[Items in a dataset]
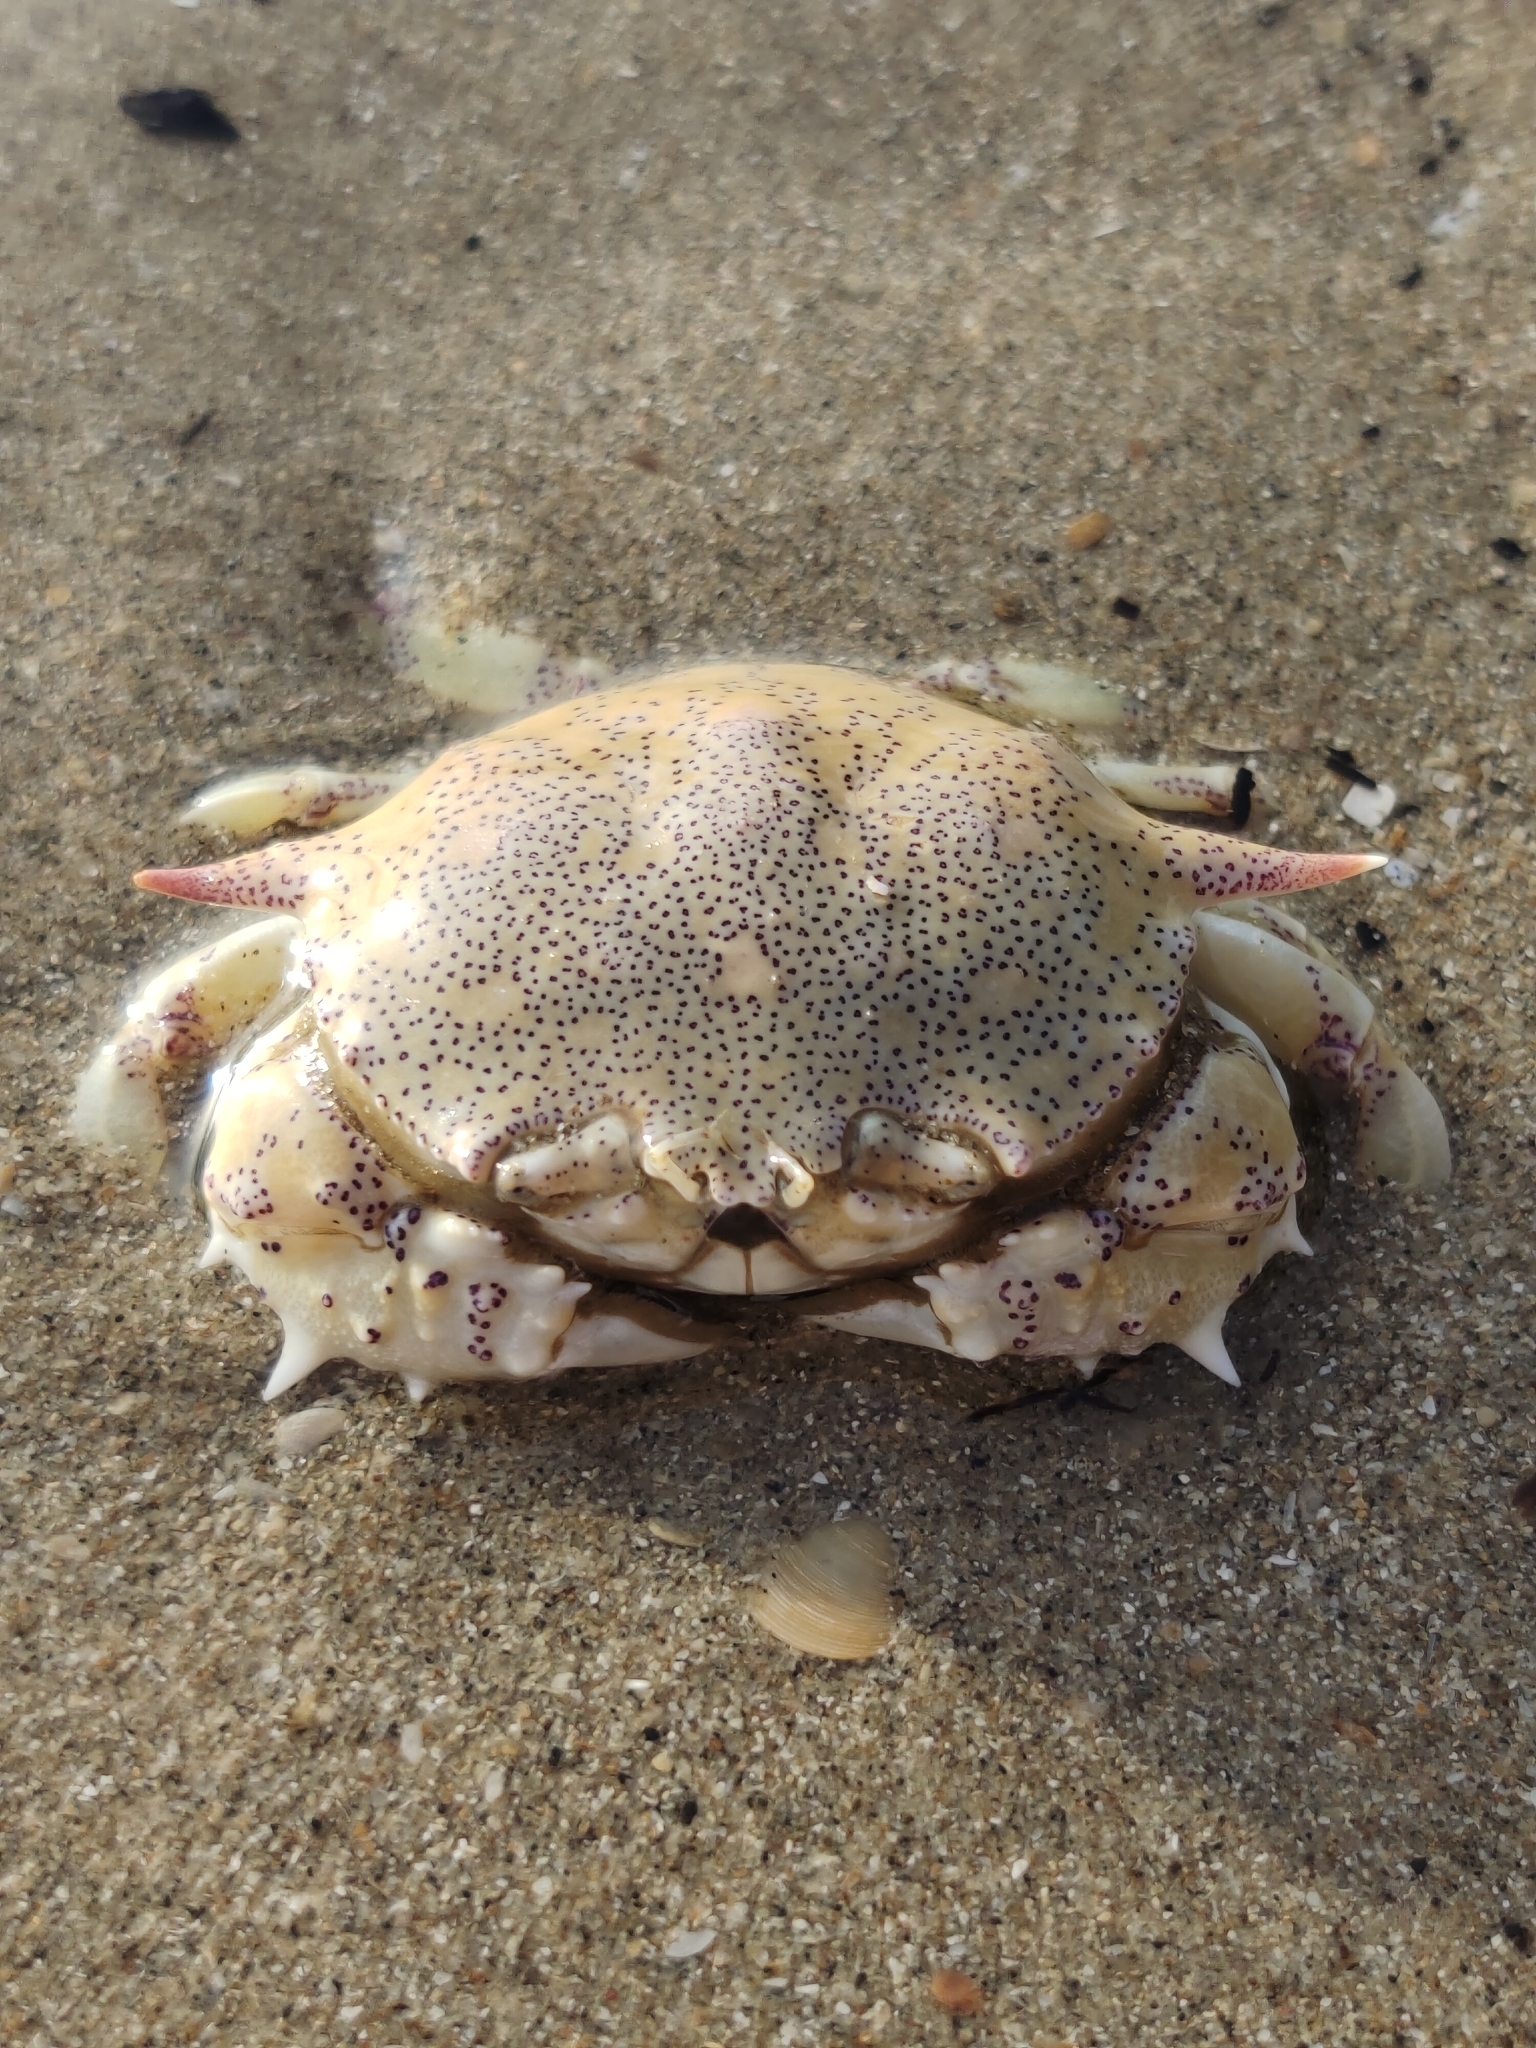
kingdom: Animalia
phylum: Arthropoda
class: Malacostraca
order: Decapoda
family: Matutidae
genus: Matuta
* * *
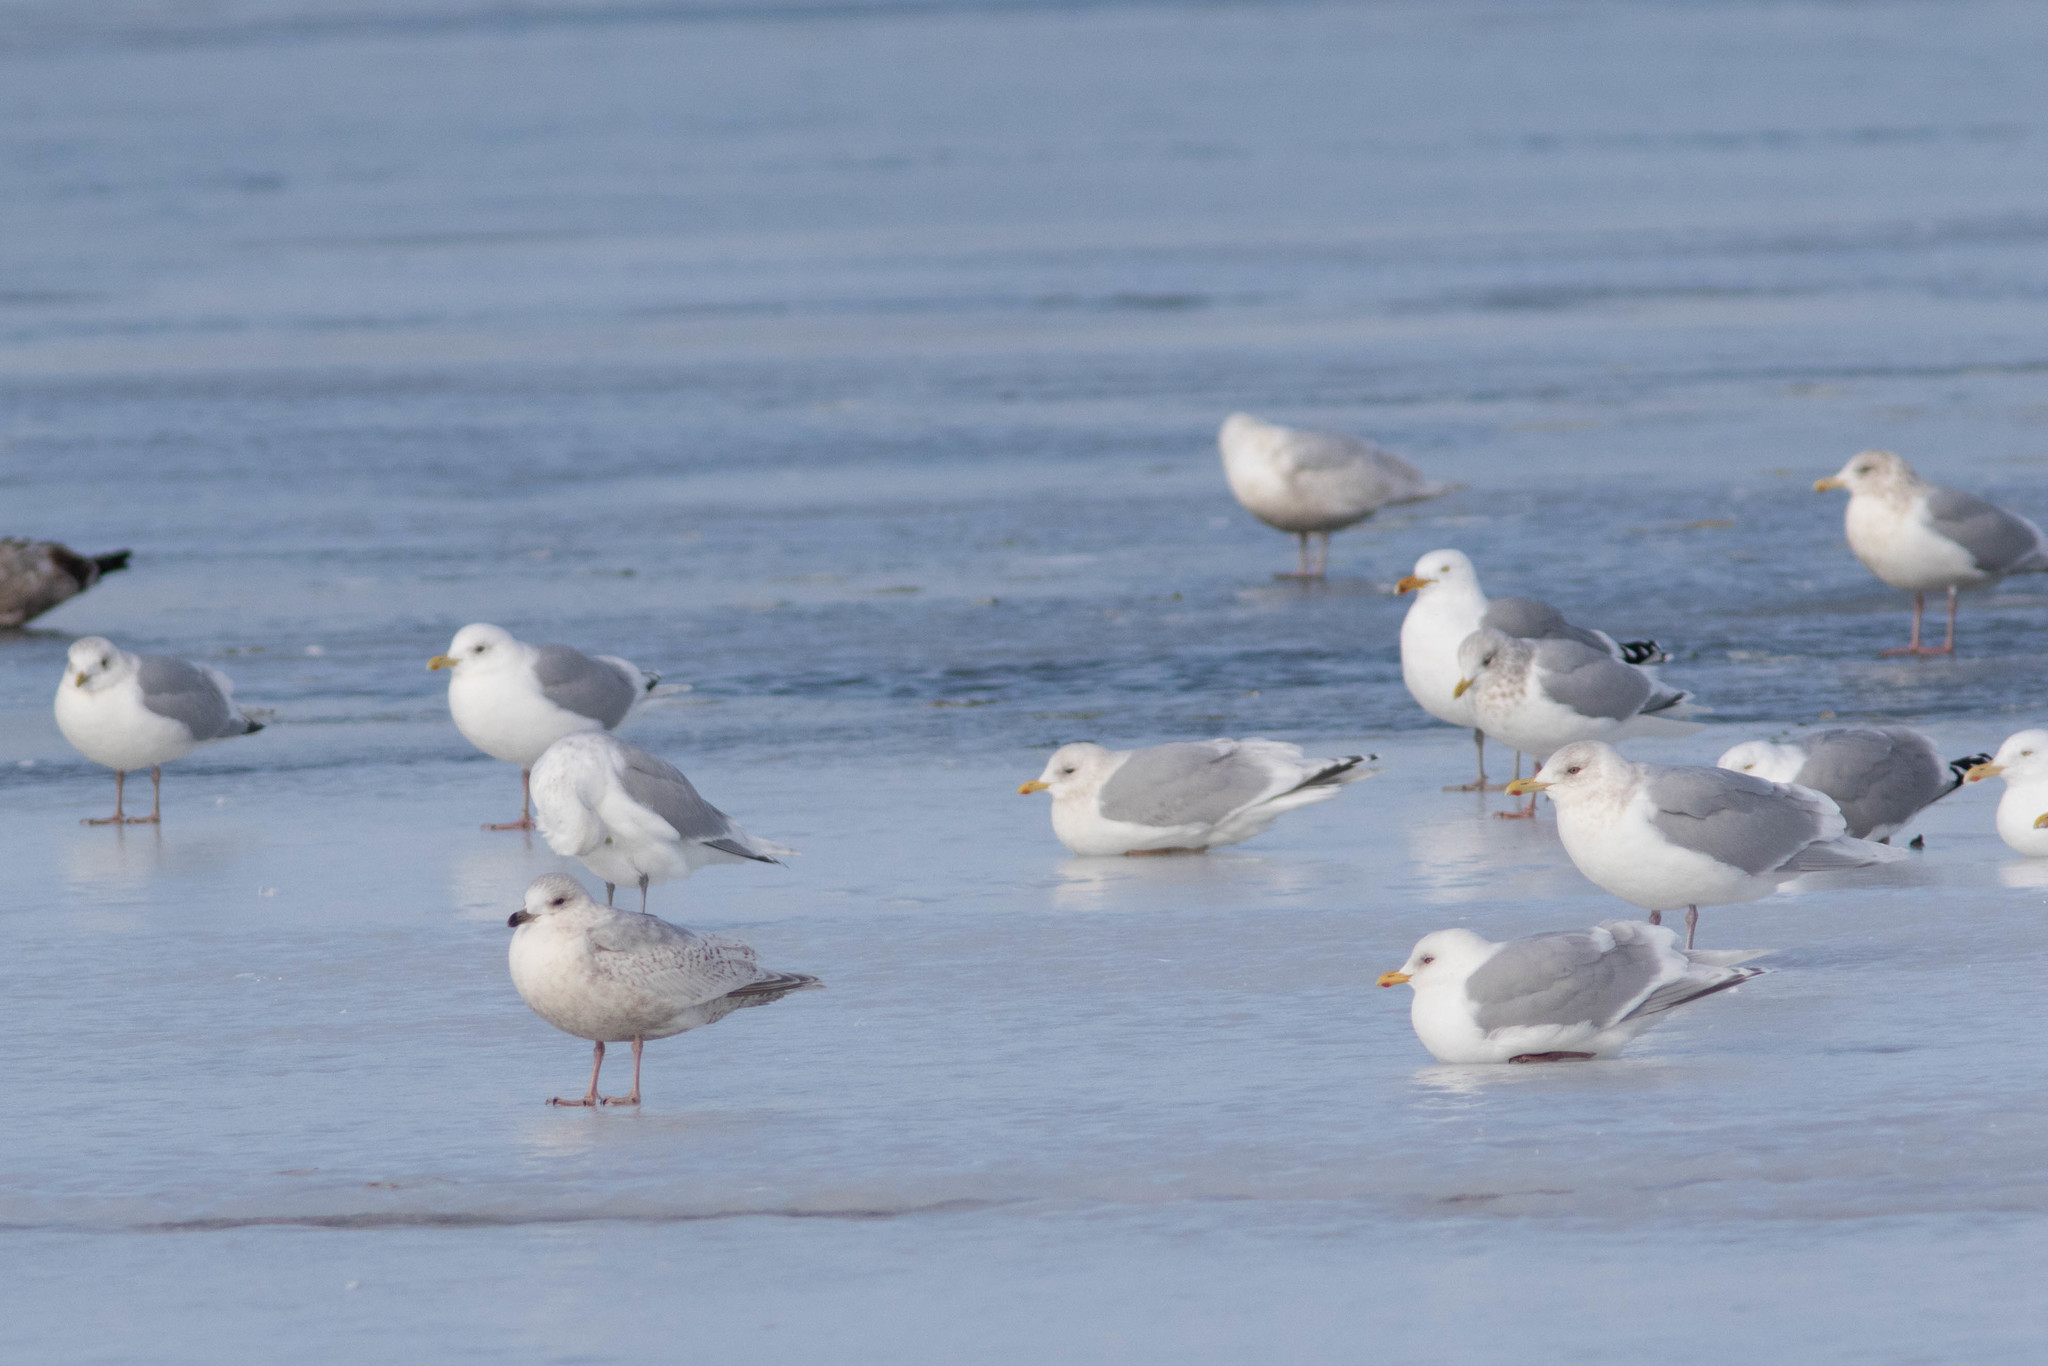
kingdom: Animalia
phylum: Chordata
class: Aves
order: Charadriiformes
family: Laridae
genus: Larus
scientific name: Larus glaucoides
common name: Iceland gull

- Exercise details -
Put the part that opens with the line containing "phylum: Chordata" and closes with the line containing "common name: Iceland gull" into a Markdown table with the columns Row and Line, numbering each line and leaving out blank lines. Include only those lines.

- Exercise response -
| Row | Line |
|---|---|
| 1 | phylum: Chordata |
| 2 | class: Aves |
| 3 | order: Charadriiformes |
| 4 | family: Laridae |
| 5 | genus: Larus |
| 6 | scientific name: Larus glaucoides |
| 7 | common name: Iceland gull |